NapseflowNapseflow
CULTURE

Les vêtements qui ont changé le monde : Les sous-vêtements

Source unique·il y a 20 j

Si les sous-vêtements sont traditionnellement conçus pour rester cachés, leur visibilité croissante dans l'espace public et médiatique en fait aujourd'hui des objets de revendication identitaire et sociale. Cette évolution interroge moins leur fonction première que les mutations profondes des normes corporelles et genrées qu'ils cristallisent, révélant comment un vêtement intime devient un miroir des tensions entre pudeur, désir et liberté individuelle.

Comment les sous-vêtements sont-ils passés d'un statut d'objet caché à un symbole de visibilité sociale ?

Cette transformation s'est opérée à travers une série de ruptures culturelles et médiatiques, notamment via des campagnes publicitaires provocatrices comme celles de Calvin Klein dans les années 2020, où des figures comme Jeremy Allen White ou Bad Bunny ont incarné une esthétique du corps décomplexé. Les créateurs de mode, en intégrant les sous-vêtements dans leurs défilés, ont également contribué à normaliser leur exposition, brouillant les frontières entre intimité et spectacle.

Quels acteurs historiques et contemporains ont marqué cette évolution des sous-vêtements en tant qu'objets de mode ?

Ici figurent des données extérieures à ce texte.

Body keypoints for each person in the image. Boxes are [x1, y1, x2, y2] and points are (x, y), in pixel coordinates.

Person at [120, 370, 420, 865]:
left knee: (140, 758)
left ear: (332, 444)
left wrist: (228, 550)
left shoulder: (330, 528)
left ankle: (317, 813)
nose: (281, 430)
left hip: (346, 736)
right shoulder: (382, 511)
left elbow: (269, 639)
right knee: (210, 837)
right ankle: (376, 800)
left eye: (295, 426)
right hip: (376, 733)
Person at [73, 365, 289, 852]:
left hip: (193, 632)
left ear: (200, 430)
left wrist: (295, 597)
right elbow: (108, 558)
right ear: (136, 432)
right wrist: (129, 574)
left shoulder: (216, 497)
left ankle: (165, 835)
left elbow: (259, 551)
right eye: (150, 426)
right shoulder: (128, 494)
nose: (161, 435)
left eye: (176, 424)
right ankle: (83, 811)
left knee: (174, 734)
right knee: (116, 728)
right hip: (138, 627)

Des marques comme Dim, avec ses campagnes des années 1970 et 1990, ont joué un rôle pionnier en popularisant des modèles masculins et féminins audacieux. Jean Paul Gaultier, en mettant en scène des dessous masculins dans les années 1980, a aussi contribué à déconstruire les stéréotypes de genre. Plus récemment, Calvin Klein, avec ses campagnes mettant en avant des personnalités comme Rosalía ou Bad Bunny, incarne cette tendance à l'hyper-visibilité des sous-vêtements comme marqueurs d'identité.

Pourquoi les sous-vêtements sont-ils devenus un terrain de lutte pour les questions de genre et d'identité ?

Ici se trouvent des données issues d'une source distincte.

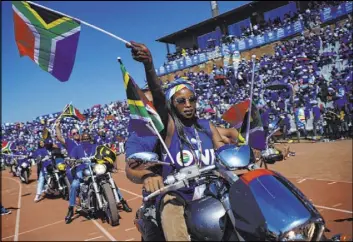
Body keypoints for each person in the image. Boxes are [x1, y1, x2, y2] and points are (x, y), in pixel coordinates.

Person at [126, 41, 225, 241]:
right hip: (178, 194)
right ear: (172, 105)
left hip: (212, 190)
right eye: (181, 101)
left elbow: (223, 147)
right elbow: (159, 98)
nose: (188, 105)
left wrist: (246, 151)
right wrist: (149, 65)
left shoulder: (207, 126)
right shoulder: (168, 127)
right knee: (171, 209)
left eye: (192, 99)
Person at [65, 133, 131, 224]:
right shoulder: (77, 148)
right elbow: (71, 158)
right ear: (81, 140)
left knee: (109, 178)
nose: (86, 140)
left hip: (95, 167)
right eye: (84, 139)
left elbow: (104, 152)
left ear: (90, 139)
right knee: (75, 184)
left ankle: (122, 201)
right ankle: (71, 208)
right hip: (82, 169)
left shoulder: (96, 147)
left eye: (87, 139)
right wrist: (72, 160)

Le sous-vêtement, en tant qu'objet directement en contact avec le corps, est un lieu où se négocient les normes sociales et les transgressions. Les études de genre, comme celles menées par Damien Delille, montrent que ces pièces vestimentaires reflètent les rapports de pouvoir entre les sexes et les attentes culturelles. Leur visibilité accrue permet une réappropriation par les individus, notamment via les réseaux sociaux, où les corps non normatifs ou les identités fluides trouvent une plateforme d'expression.

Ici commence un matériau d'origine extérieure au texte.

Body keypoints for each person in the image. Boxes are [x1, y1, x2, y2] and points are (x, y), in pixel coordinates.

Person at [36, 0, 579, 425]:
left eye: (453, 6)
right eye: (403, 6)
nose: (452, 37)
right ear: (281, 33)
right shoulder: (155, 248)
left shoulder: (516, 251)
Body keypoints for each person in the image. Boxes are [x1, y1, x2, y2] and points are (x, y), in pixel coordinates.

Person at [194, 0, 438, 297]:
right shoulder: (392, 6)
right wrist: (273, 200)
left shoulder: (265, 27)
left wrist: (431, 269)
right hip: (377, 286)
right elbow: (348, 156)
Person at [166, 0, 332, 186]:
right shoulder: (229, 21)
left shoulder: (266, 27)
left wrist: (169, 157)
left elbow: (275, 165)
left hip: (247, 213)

Quelles archives ou polémiques illustrent les tensions autour de la représentation des sous-vêtements ?

Les archives de l'INA révèlent des moments clés comme la polémique autour de la campagne Sloggi en 2003, ou encore les publicités Dim des années 1990, qui ont suscité des débats sur la sexualisation des corps. Ces exemples montrent comment les sous-vêtements, lorsqu'ils sont exposés publiquement, deviennent des objets de controverse, révélant les limites fluctuantes entre ce qui est acceptable et ce qui est provocateur.

Ce que ça pourrait changer

Cette visibilité accrue des sous-vêtements pourrait renforcer les mouvements de libération corporelle et de déconstruction des normes genrées, tout en risquant de transformer ces pièces en simples outils de consommation superficielle. Elle interroge aussi la pérennité des tabous résiduels, notamment dans les espaces publics où leur exhibition reste parfois mal perçue. Enfin, elle pose la question de l'authenticité des revendications identitaires lorsque l'intime devient spectacle.

Voir aussi

Plus de contenus dans cette catégorie →

Ce contenu a été généré par intelligence artificielle à partir de l'article source. Il peut contenir des erreurs ou imprécisions.